## [EXERCISE REQUIREMENTS]
Make your reply a word-for-word repeat of the records.

***** RECORD EXTRACTS

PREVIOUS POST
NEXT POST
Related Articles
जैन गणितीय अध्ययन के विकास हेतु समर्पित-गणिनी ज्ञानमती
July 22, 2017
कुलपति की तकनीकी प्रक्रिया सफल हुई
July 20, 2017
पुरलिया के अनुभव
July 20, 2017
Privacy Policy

**********

## [ANSWER BOX]
PREVIOUS POST
NEXT POST
Related Articles
जैन गणितीय अध्ययन के विकास हेतु समर्पित-गणिनी ज्ञानमती
July 22, 2017
कुलपति की तकनीकी प्रक्रिया सफल हुई
July 20, 2017
पुरलिया के अनुभव
July 20, 2017
Privacy Policy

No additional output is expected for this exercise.